Activist investors have brought about another change to how banks to business. Banks have increasingly pushed for provisions in loan agreements to require corporate borrowers to repay a loan in full if a majority of directors are ousted by activists. Banks are ultimately worried that if an activist seizes control of a board, it might force the company to pursue debt-fueled stock buybacks, which would erode the company's credit rating. However, lawsuits are being filed against banks challenging the clauses, saying they only serve to entrench incumbent directors. The legal provisions, known as proxy puts, have been included in agreements at about 200 companies since the beginning of 2014. Bank of America, Wells Fargo, Citigroup and SunTrust Banks are among the banks to have been sued to challenge the proxy-put provision.

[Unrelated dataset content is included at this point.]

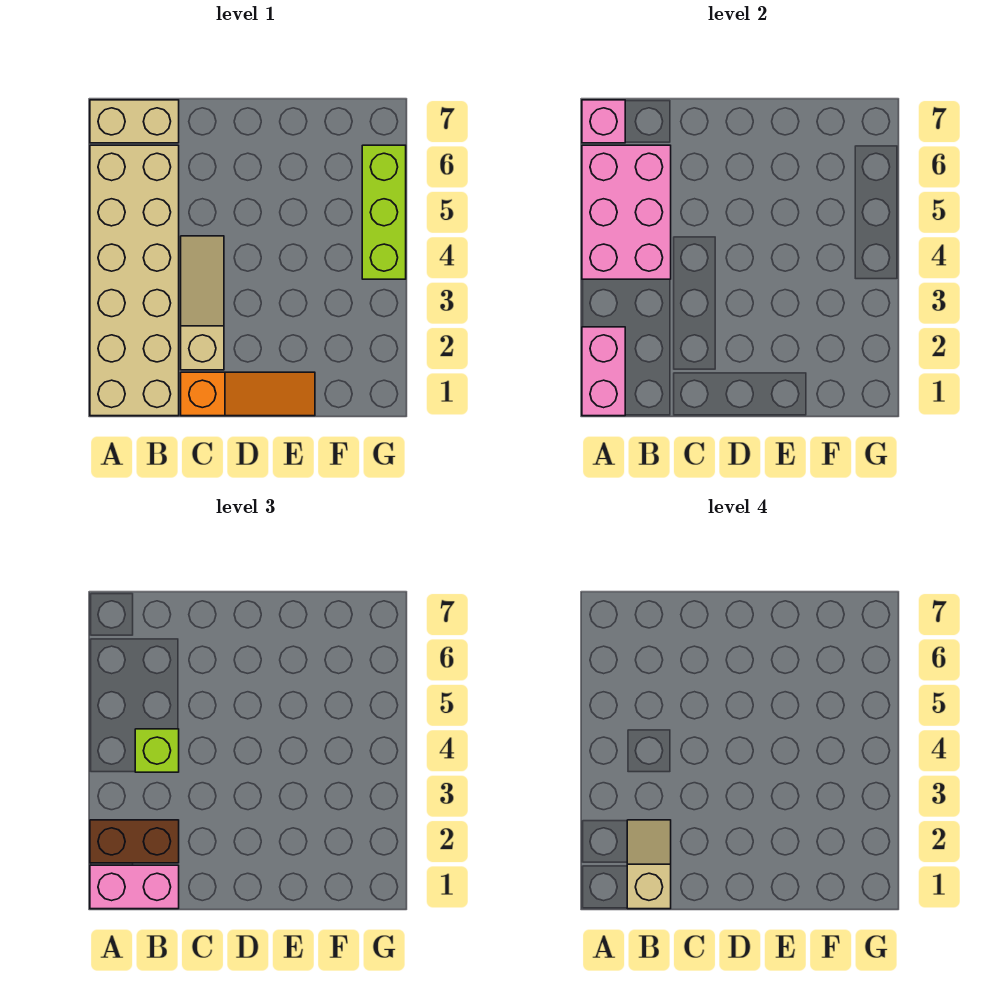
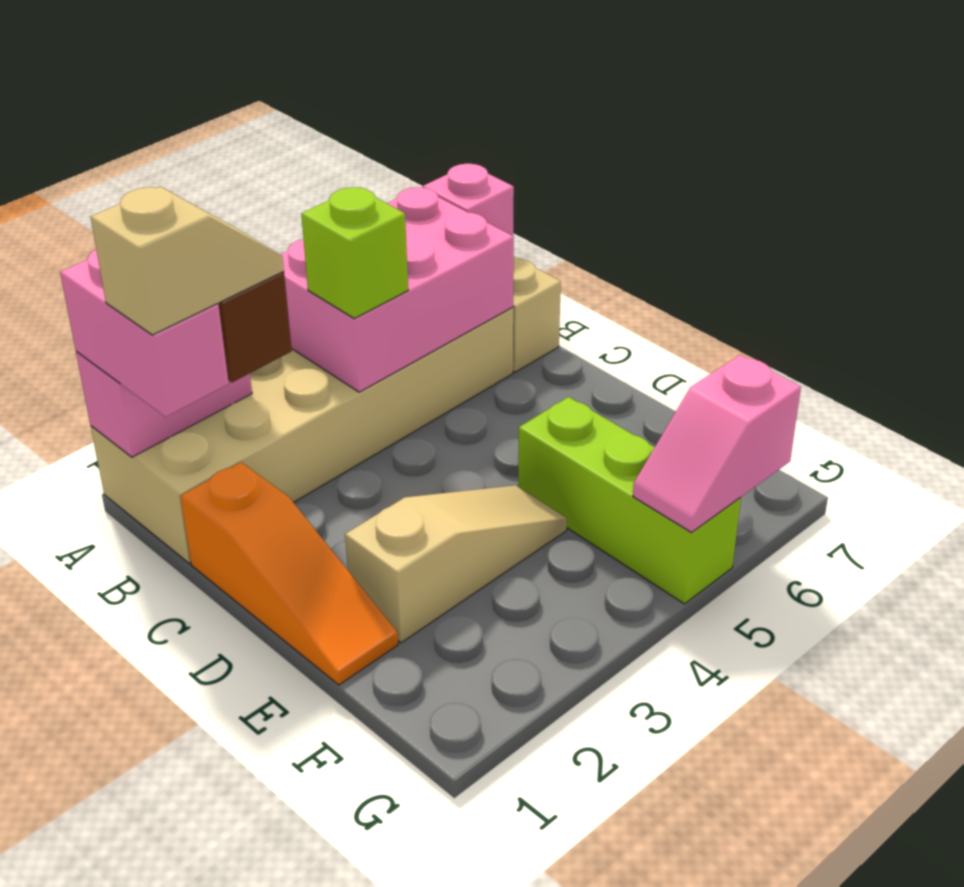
tan 1x3 slope [181,236,224,370] -> tan 1x3 slope moved to [345,485,567,643]
lime 1x3 brick [362,145,406,279] -> lime 1x3 brick turned to [518,397,741,604]
none -> pink 1x2 slope [633,355,801,532]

Ginnie Mae said it needs to hire more staff to deal with the rising number of nonbank mortgage lenders that have cropped up. Ginnie Mae said it needs more people to vet these new lending companies, which have made riskier loans insured by the Federal Housing Administration. Nonbank lenders like LoanDepot and Guild Mortgage have filled a void in the market, after Wells Fargo, Bank of America and JPMorgan Chase have backed out of it as a result of stepped-up regulatory scrutiny.

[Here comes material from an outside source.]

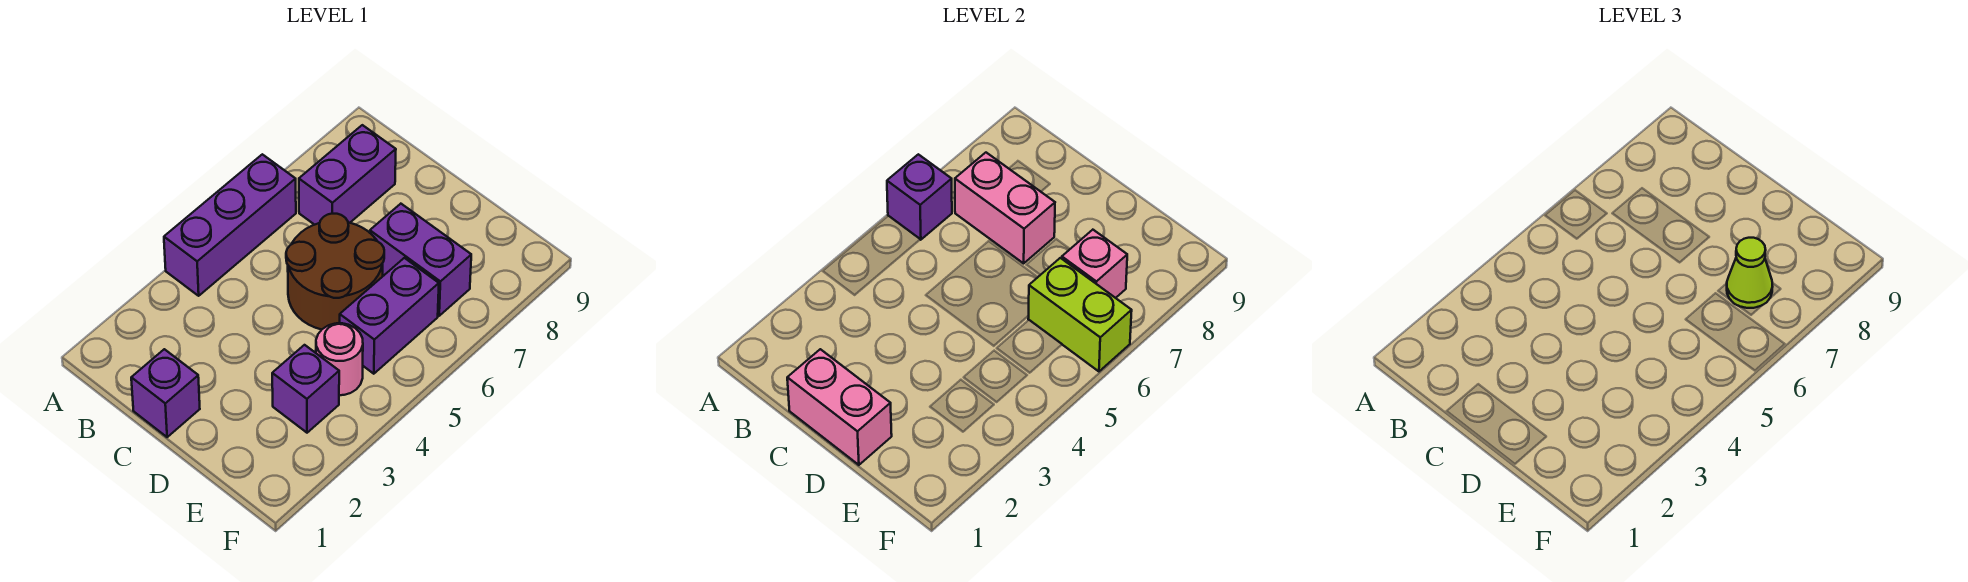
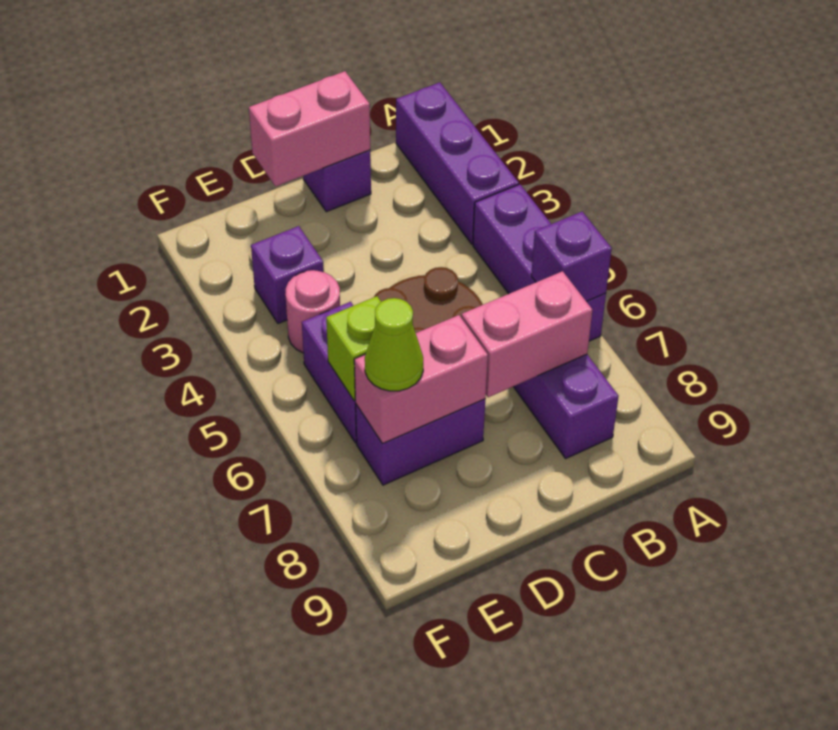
none -> purple 1x3 brick [396,82,519,244]
lime 1x2 brick [1028,258,1132,371] -> lime 1x1 brick [326,296,381,401]
pink 1x1 brick [1062,230,1127,298] -> pink 1x2 brick [354,315,488,444]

A Federal Reserve research paper questions the conventional wisdom that it's good to be a too big to fail bank. Markets should not expect the government to rescue the largest banks if they get into financial trouble, the Fed paper says. However, the "Heard on the Street" column says the Fed got it wrong and that credit investors have it correct in assuming that big banks will get bailed out if things turn south.

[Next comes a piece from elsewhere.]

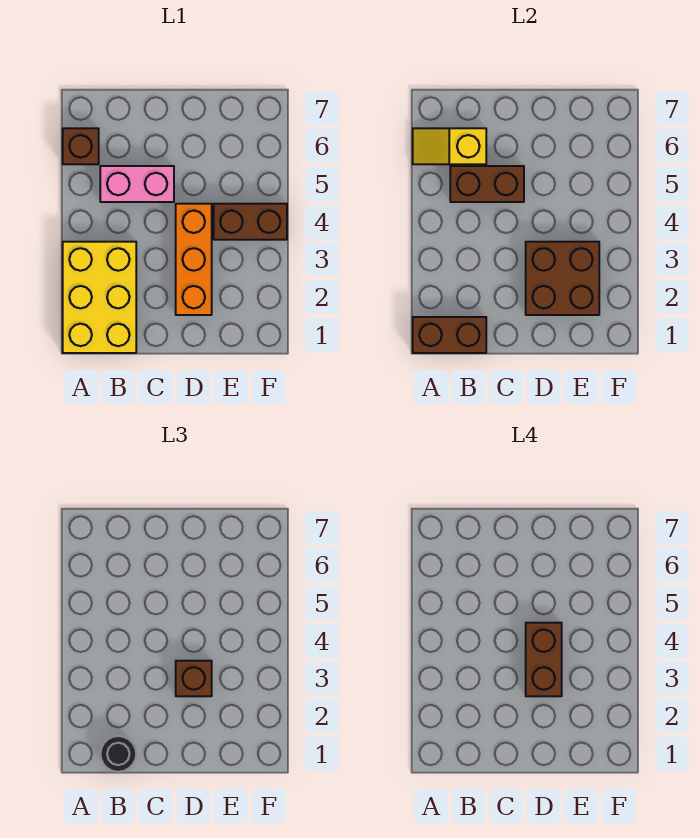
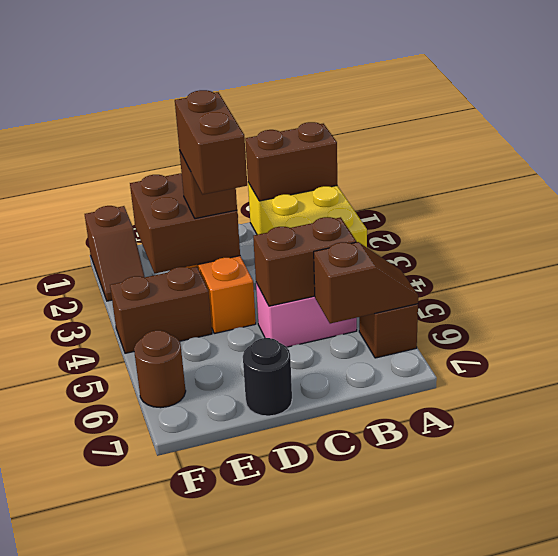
yellow 1x2 slope [413,128,486,164] -> brown 1x2 slope [314,242,418,324]
black 1x1 round brick [100,736,136,772] -> black 1x1 round brick moved to [243,338,292,416]
none -> brown 1x2 slope [85,206,145,301]
none -> brown 1x1 round brick [134,330,186,408]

The paper has a brief story looking at the Consumer Financial Protection Bureau's $7.5 million fine levied on Regions Financial for charging overdraft fees to consumers who did not opt-in for overdraft coverage. American Banker had two stories on Tuesday on the fine, one a straightforward news piece, and the other a broader look at the CFPB's efforts to make an example out of Regions.

Financial Times

Banks are watching closely to see if Securities and Exchange Commission Chair Mary Jo White will recuse herself from granting waivers to banks, now that her two-year recusal agreement has expired. As a former lawyer who represented banks, White agreed to stay out of votes for the two-year period to avoid the appearance of a conflict. Whether White continues to recuse herself is important concerning upcoming votes on whether to grant banks waivers in light of allegations they rigged foreign-exchange markets.

New York Times

Whether banks are comfortable with using analytics remains an open question. A recent development involving the tanking of Twitter's stock price shows advanced analytics technologies are being used in a wide range of applications. Financial-analytics firm Selerity on Tuesday tweeted a release of Twitter's disappointing earnings report. Selerity's tweet came about an hour before Twitter released the news itself. Selerity gets its early information by poring through social-media sites and the Internet for early signs of potential news.

Elsewhere ...

WBAL-TV: As Baltimore cleaned up after rioters burned and looted businesses, more reports emerged about the banks that suffered damage. A Bank of America branch was one of several businesses that had glass shattered. Several credit unions shut down branches or reduced hours on Tuesday, including Municipal Employees Credit Union, State Employees CU of Maryland, Johns Hopkins FCU and SecurityPlus FCU. An American Banker article Tuesday noted some of Baltimore's hardest-hit neighborhoods suffer from a lack of bank branches.

The Republican (Springfield, Mass.): The paper looks at the merger between Merchants Bank of Vermont and Nuvo Bank & Trust Co. The deal, if it closes, will mean there will be no banks headquartered in Springfield, Mass.